An impressive album that finds the songwriter realising her talent...

Jade Bird burst onto the scene in 2017, with her debut EP ‘Something American’. There was something instantly ‘sit up and listen’ about the nineteen year old from South Wales: perhaps that powerhouse vocal, or maybe that ability to spin a story within the space of a song, maybe just the ease with which chords were slung together to create instant sing alongs.

A 2019 album and a slight inconvenience of a global pandemic later, Jade returns with her second studio album, ‘Different Kinds Of Light’. After quarantining for two weeks in a hotel room in Mexico, Jade took up shop in upstate New York to commit pen to paper, before heading down to Nashville to record. She was joined there by Grammy award-winning producer Dave Cobb (Lady Gaga, John Prine, Brandi Carlile) – who made her “sound imperfect, in a great way”.

Imperfections or no imperfections, Bird rarely puts a foot wrong on ‘Different Kinds Of Light’; a joyous affair from start to finish. The album is trademark for the artist – simple chord structures providing the canvas for Jade’s vibrant vocal colour. ‘Open Up the Heavens’ demands the listeners attention with subtlety; it’s a tour de force for the main, but a coaxing “let me know, let me know” captivates with its light and shade. The title track could well be Bird’s Stevie Nicks moment, as she asks, “who’s going to make you feel storms and thunder?” It’s tender, evocative and cuts to the core – as much of this album succeeds in doing.

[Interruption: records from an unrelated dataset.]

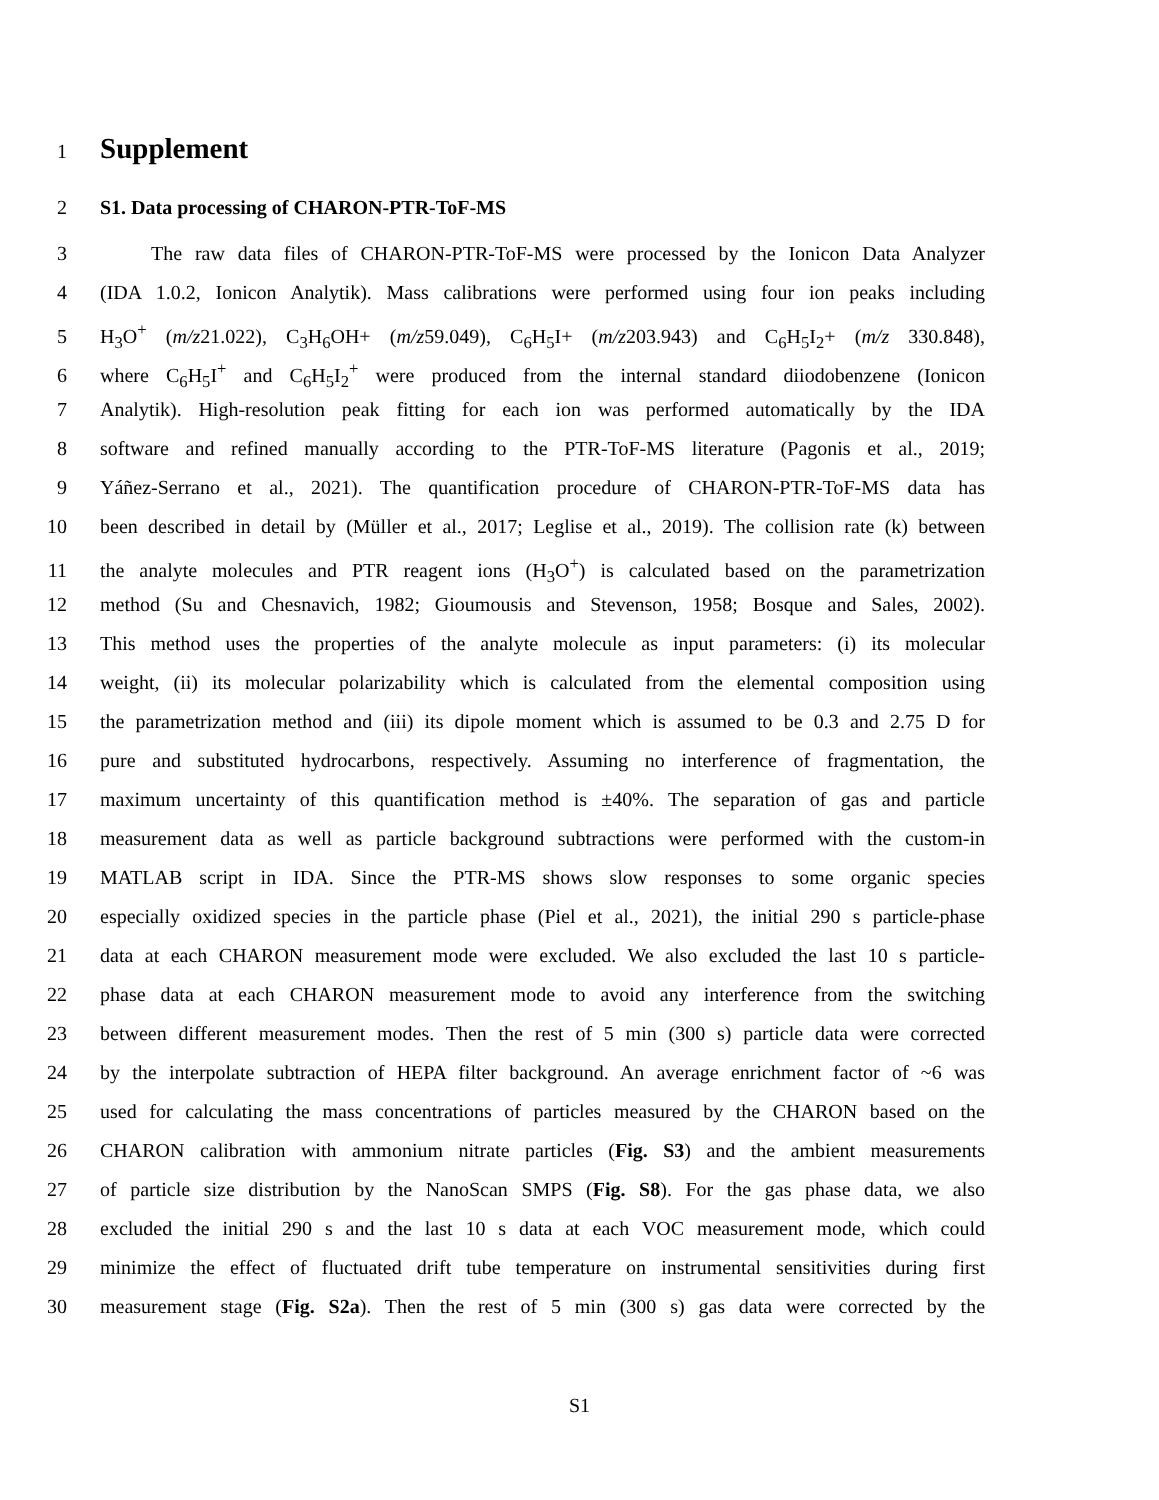1 Supplement
2 S1. Data processing of CHARON-PTR-ToF-MS
3 The raw data files of CHARON-PTR-ToF-MS were processed by the Ionicon Data Analyzer
4 (IDA 1.0.2, Ionicon Analytik). Mass calibrations were performed using four ion peaks including
5 H<sub>3</sub>O<sup>+</sup> (m/z21.022), C<sub>3</sub>H<sub>6</sub>OH+ (m/z59.049), C<sub>6</sub>H<sub>5</sub>I+ (m/z203.943) and C<sub>6</sub>H<sub>5</sub>I<sub>2</sub>+ (m/z 330.848),
6 where C<sub>6</sub>H<sub>5</sub>I<sup>+</sup> and C<sub>6</sub>H<sub>5</sub>I<sub>2</sub><sup>+</sup> were produced from the internal standard diiodobenzene (Ionicon
7 Analytik). High-resolution peak fitting for each ion was performed automatically by the IDA
8 software and refined manually according to the PTR-ToF-MS literature (Pagonis et al., 2019;
9 Yáñez-Serrano et al., 2021). The quantification procedure of CHARON-PTR-ToF-MS data has
10 been described in detail by (Müller et al., 2017; Leglise et al., 2019). The collision rate (k) between
11 the analyte molecules and PTR reagent ions (H<sub>3</sub>O<sup>+</sup>) is calculated based on the parametrization
12 method (Su and Chesnavich, 1982; Gioumousis and Stevenson, 1958; Bosque and Sales, 2002).
13 This method uses the properties of the analyte molecule as input parameters: (i) its molecular
14 weight, (ii) its molecular polarizability which is calculated from the elemental composition using
15 the parametrization method and (iii) its dipole moment which is assumed to be 0.3 and 2.75 D for
16 pure and substituted hydrocarbons, respectively. Assuming no interference of fragmentation, the
17 maximum uncertainty of this quantification method is ±40%. The separation of gas and particle
18 measurement data as well as particle background subtractions were performed with the custom-in
19 MATLAB script in IDA. Since the PTR-MS shows slow responses to some organic species
20 especially oxidized species in the particle phase (Piel et al., 2021), the initial 290 s particle-phase
21 data at each CHARON measurement mode were excluded. We also excluded the last 10 s particle-
22 phase data at each CHARON measurement mode to avoid any interference from the switching
23 between different measurement modes. Then the rest of 5 min (300 s) particle data were corrected
24 by the interpolate subtraction of HEPA filter background. An average enrichment factor of ~6 was
25 used for calculating the mass concentrations of particles measured by the CHARON based on the
26 CHARON calibration with ammonium nitrate particles (Fig. S3) and the ambient measurements
27 of particle size distribution by the NanoScan SMPS (Fig. S8). For the gas phase data, we also
28 excluded the initial 290 s and the last 10 s data at each VOC measurement mode, which could
29 minimize the effect of fluctuated drift tube temperature on instrumental sensitivities during first
30 measurement stage (Fig. S2a). Then the rest of 5 min (300 s) gas data were corrected by the
S1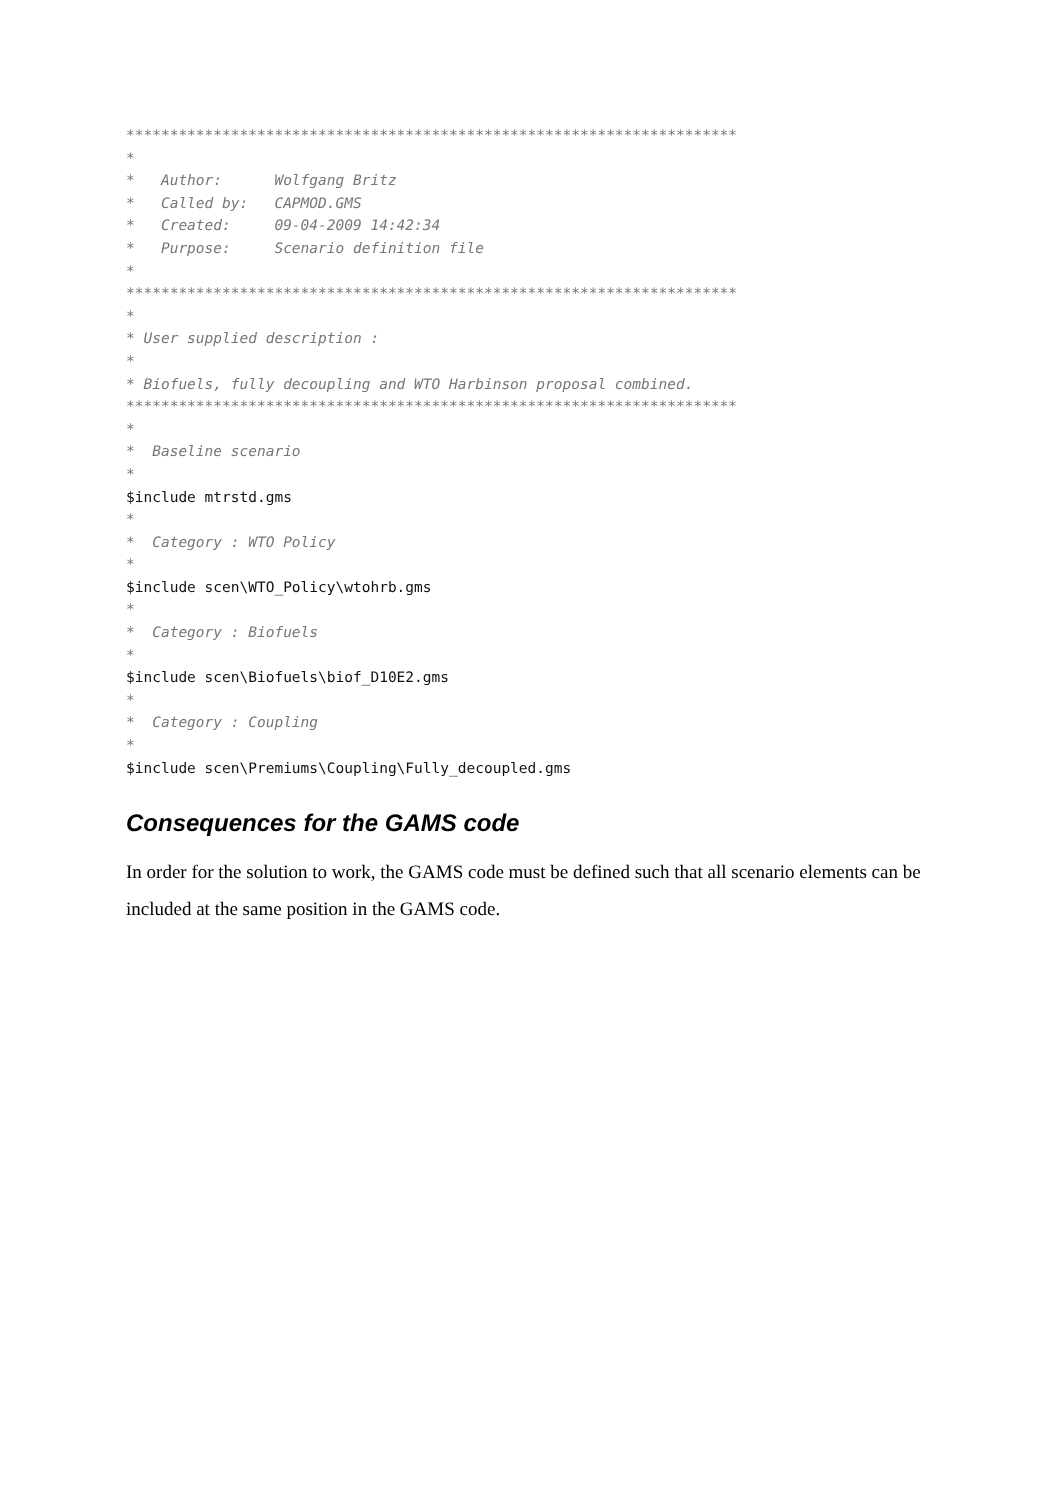********************************************************************** * * Author: Wolfgang Britz * Called by: CAPMOD.GMS * Created: 09-04-2009 14:42:34 * Purpose: Scenario definition file * ********************************************************************** * * User supplied description : * * Biofuels, fully decoupling and WTO Harbinson proposal combined. ********************************************************************** * * Baseline scenario * $include mtrstd.gms * * Category : WTO Policy * $include scen\WTO_Policy\wtohrb.gms * * Category : Biofuels * $include scen\Biofuels\biof_D10E2.gms * * Category : Coupling * $include scen\Premiums\Coupling\Fully_decoupled.gms
Consequences for the GAMS code
In order for the solution to work, the GAMS code must be defined such that all scenario elements can be included at the same position in the GAMS code.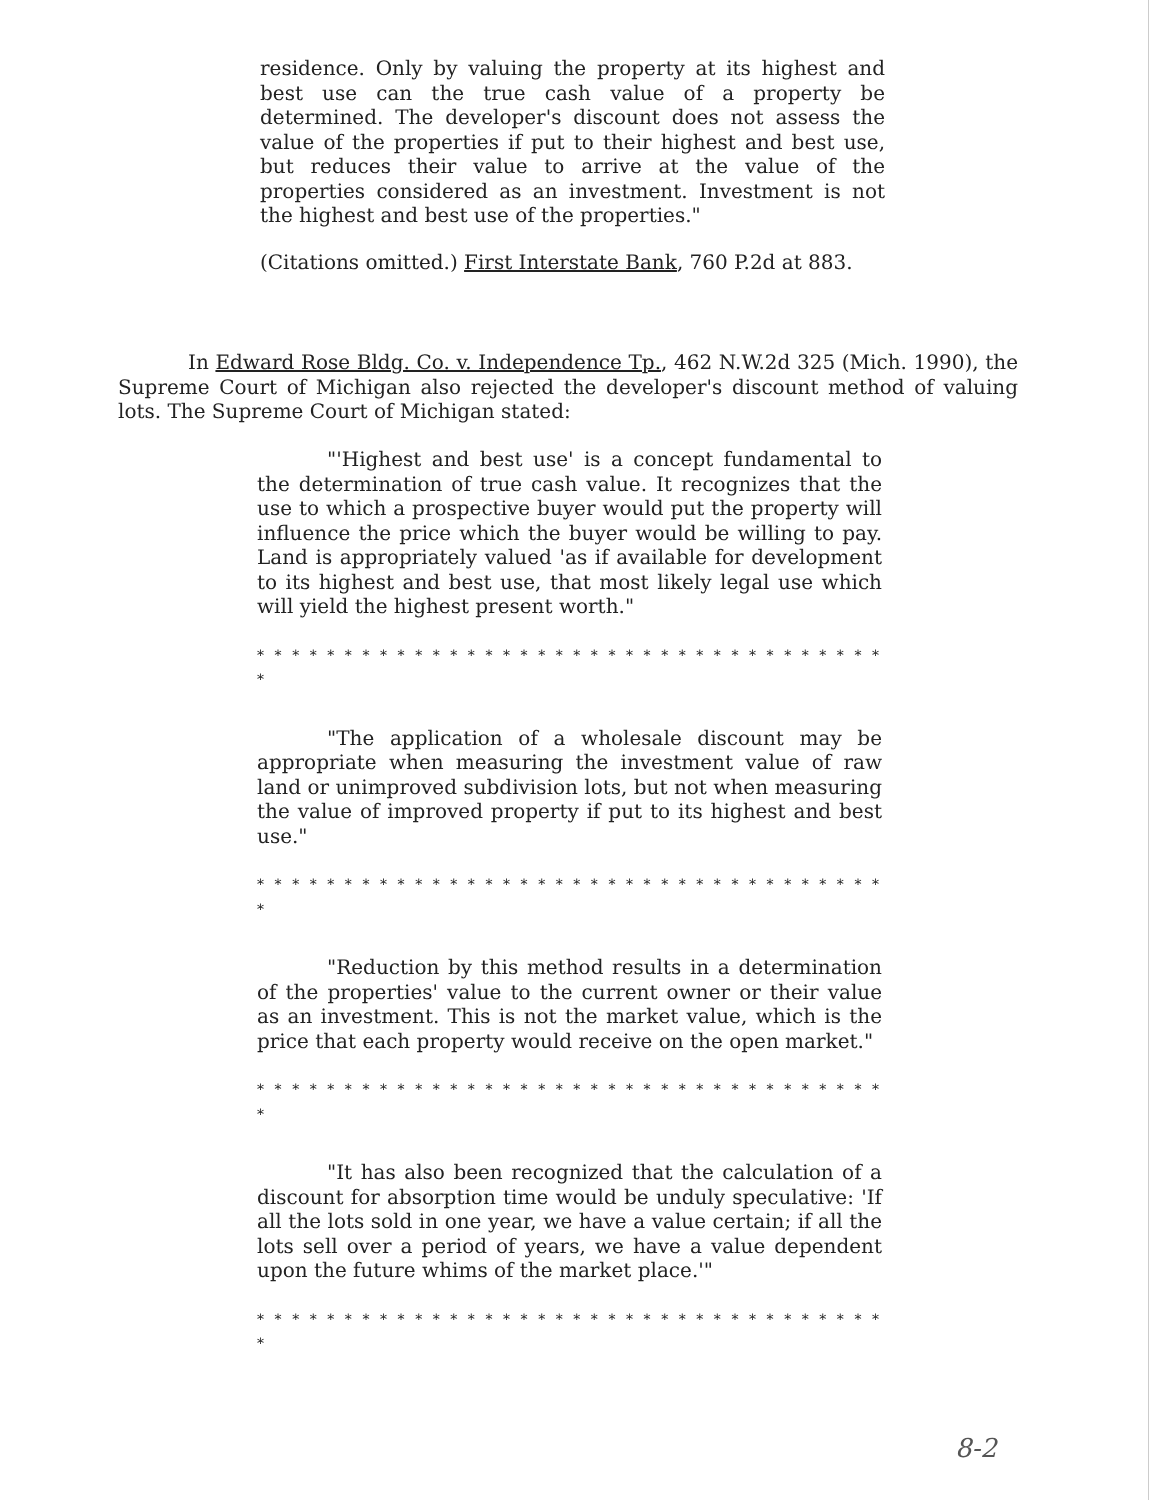residence. Only by valuing the property at its highest and best use can the true cash value of a property be determined. The developer's discount does not assess the value of the properties if put to their highest and best use, but reduces their value to arrive at the value of the properties considered as an investment. Investment is not the highest and best use of the properties."
(Citations omitted.) First Interstate Bank, 760 P.2d at 883.
In Edward Rose Bldg. Co. v. Independence Tp., 462 N.W.2d 325 (Mich. 1990), the Supreme Court of Michigan also rejected the developer's discount method of valuing lots. The Supreme Court of Michigan stated:
"'Highest and best use' is a concept fundamental to the determination of true cash value. It recognizes that the use to which a prospective buyer would put the property will influence the price which the buyer would be willing to pay. Land is appropriately valued 'as if available for development to its highest and best use, that most likely legal use which will yield the highest present worth."
* * * * * * * * * * * * * * * * * * * * * * * * * * * * * * * * * * * * *
"The application of a wholesale discount may be appropriate when measuring the investment value of raw land or unimproved subdivision lots, but not when measuring the value of improved property if put to its highest and best use."
* * * * * * * * * * * * * * * * * * * * * * * * * * * * * * * * * * * * *
"Reduction by this method results in a determination of the properties' value to the current owner or their value as an investment. This is not the market value, which is the price that each property would receive on the open market."
* * * * * * * * * * * * * * * * * * * * * * * * * * * * * * * * * * * * *
"It has also been recognized that the calculation of a discount for absorption time would be unduly speculative: 'If all the lots sold in one year, we have a value certain; if all the lots sell over a period of years, we have a value dependent upon the future whims of the market place.'"
* * * * * * * * * * * * * * * * * * * * * * * * * * * * * * * * * * * * *
8-2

At fifteen tracks long, ‘Different Kinds Of Light’ does clock in the minutes, and some of the real gems could be at risk of being cast over for that reason. ‘Prototype’, the final track, is an album highlight. Bird’s chorus closer, “I love you and I think I always will” is followed by a harmonica riff, altogether sounding as sweet as loving another person feels. ‘Rely On’ is similarly impressive, with Bird’s ethereal vocal reverberating off a gutsy electric guitar beat. The potential Bird shows on these tracks, where she has stepped off the well-trodden path to bring different instruments more prominently into the fold, is immense.

‘Different Kinds Of Light’ shows Bird navigating melody and emotion with impressive command, a musician in all senses of the word. Continuing to colour outside the lines on future material could make Bird a household name for years to come.